Wood's first start with the Dragons resulted in a no-decision, but his second start was an indication of things to come. He struck out 10 Lansing batters in just five shutout innings, walking only one and allowing only four hits to earn his first Midwest League win. By the end of June, Wood was 6-0, holding opposing batters to a sub-.200 average, and averaging over a strikeout an inning.

Wood made 27 starts for the Dragons in 2006 to tie the club record that has not been matched since that season. He finished the year with a 10-5 record and a 3.66 ERA. Opposing batters hit a combined .215 against Wood. He finished strong, allowing just one run over his last 20 innings. It was an excellent year.

In 2007, Wood battled shoulder problems that limited him to just 12 starts at Sarasota. His 2008 season again brought frustration as he struggled with the jump to Double-A and dropped completely off the Baseball America list of top-30 prospects in the Reds organization. Heading into 2009, Wood needed a big season to get back on track, and he delivered.

Wood spent most of the 2009 season with Double-A Carolina and put up one of the finest seasons in recent Southern League history. In 19 starts, he allowed a total of 16 earned runs to win the league ERA title with an eye-popping, Gibson-like mark of 1.21. He earned Reds Minor League Pitcher of the Year, Southern League Pitcher of the Year, and Minor League Baseball's Class-AA Starting Pitcher of the Year. He also made eight effective Triple-A starts with Louisville to close out the season, running his final record for the year to 13-5. Baseball America jumped Wood back onto the prospect list, placing him at #7 in the Reds organization, the #2 pitching prospect.

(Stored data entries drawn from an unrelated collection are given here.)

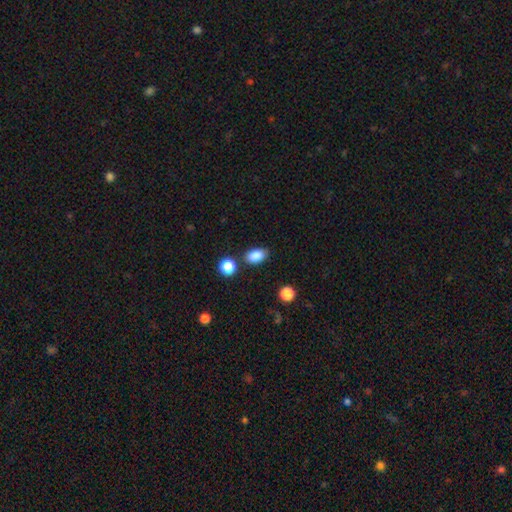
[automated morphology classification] Smooth or featured? Predicted: smooth (p=0.87). How rounded? Predicted: in between (p=0.89). Merging? Predicted: none (p=0.80).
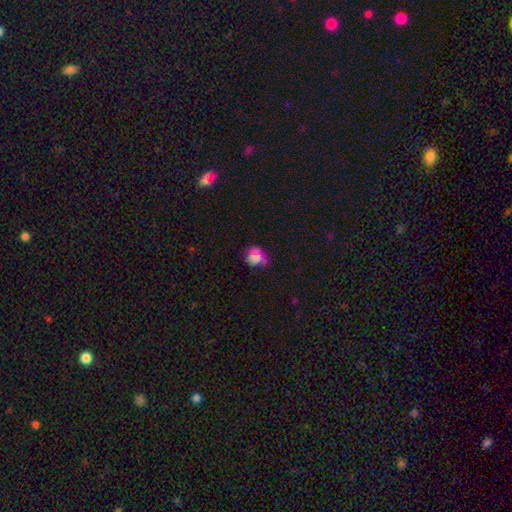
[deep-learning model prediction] smooth_or_featured: smooth (p=0.74) [alt: featured or disk p=0.15]
how_rounded: round (p=0.69) [alt: in between p=0.30]
merging: none (p=0.48) [alt: minor disturbance p=0.33]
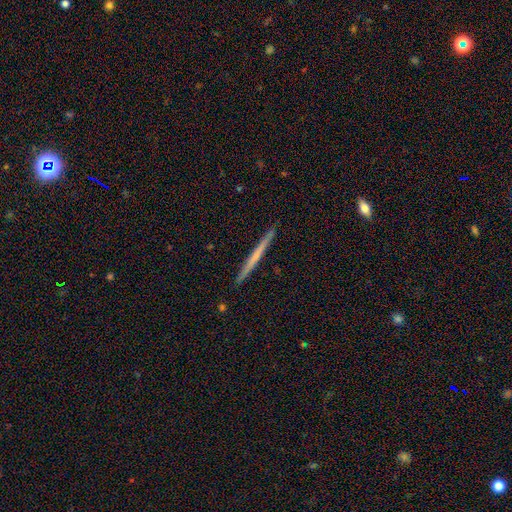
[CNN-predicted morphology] Smooth or featured?
  - featured or disk: 50% *
  - smooth: 45%
  - star or artifact: 5%
Merging?
  - none: 92% *
  - minor disturbance: 5%
  - major disturbance: 1%
  - merger: 1%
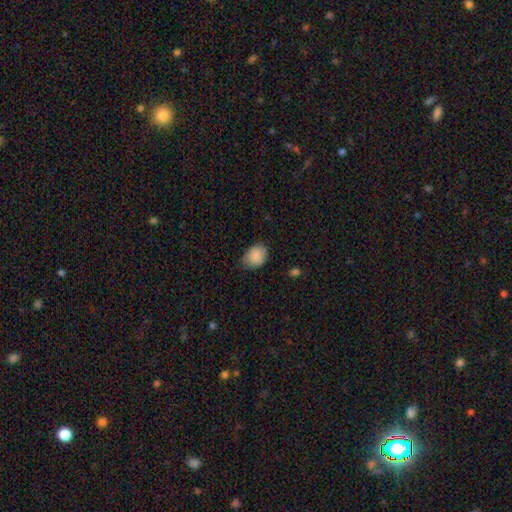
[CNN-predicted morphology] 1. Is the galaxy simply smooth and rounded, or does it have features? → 87% smooth, 7% star or artifact, 6% featured or disk.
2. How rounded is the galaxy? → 59% in between, 40% round, 1% cigar-shaped.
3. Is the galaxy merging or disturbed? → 70% none, 25% minor disturbance, 4% major disturbance, 1% merger.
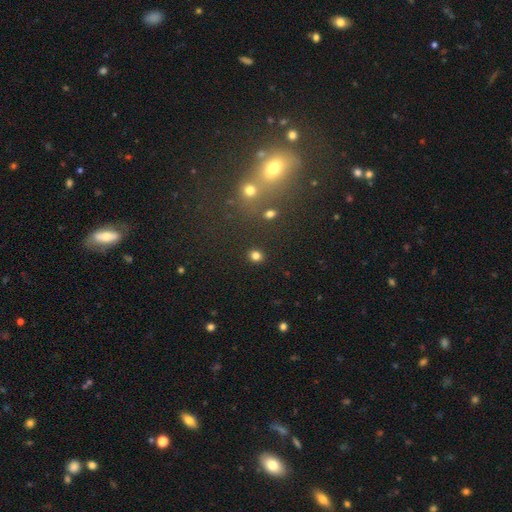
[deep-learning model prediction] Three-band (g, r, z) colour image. It shows a smooth galaxy with no disk features (80%) that is round (77%). Merging: none (88%).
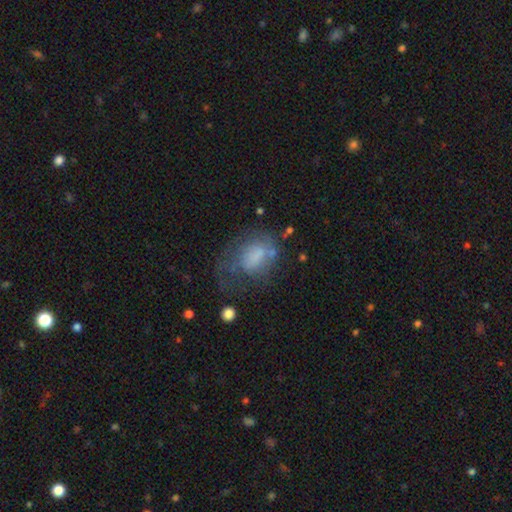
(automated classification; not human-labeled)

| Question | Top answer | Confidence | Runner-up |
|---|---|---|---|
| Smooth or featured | smooth | 53% | featured or disk (34%) |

Wood spent the first three months of the 2010 season with Louisville before being called up to the Reds for his Major League debut on July 1. In Wood's third career start on July 10 against Philadelphia, he took a perfect game into the ninth inning. At the time, the Reds had gone 22 years since their last no-hitter and had recorded only one perfect game in franchise history. Wood allowed a lead-off double to start the ninth to Carlos Ruiz to break up the perfect game, and that was the only base runner against him over nine shutout innings as Wood struck out eight. However, the game went to extra innings as a 0-0 dogfight, so Wood came away with no decision in what would surely rank as one of the finest pitching performances by a Reds starter in the last 20 years.

Wood finished the 2010 season with a 5-4 record and a 3.51 ERA in 17 starts for the Reds as he emerged as one of the top rookie pitchers in the National League. He also threw three and one-third scoreless innings in the playoffs.

Wood battled inconsistency during the 2011 season and spent some time back in the Minor Leagues. He went 6-6 with the Reds with a 4.84 ERA. Following the season, Wood was a key piece in a four-player trade with the Cubs that brought relief pitcher Sean Marshall to Cincinnati. Former Dragons Dave Sappelt and Ronald Torreyes also went to Chicago in the trade. Wood made 26 starts for the Cubs in 2012, pitching for a team that lost 101 games. Wood went 6-13 with a 4.27 ERA.

Wood is still just 26 years old and capable of a long and rewarding Major League career. He was part of a memorable 2006 Dragons team that featured 10 future big leaguers, including Bruce, Cueto, Fisher, Paul Janish, and Logan Ondrusek. Travis Wood was the 44th Dragons player to reach the Majors.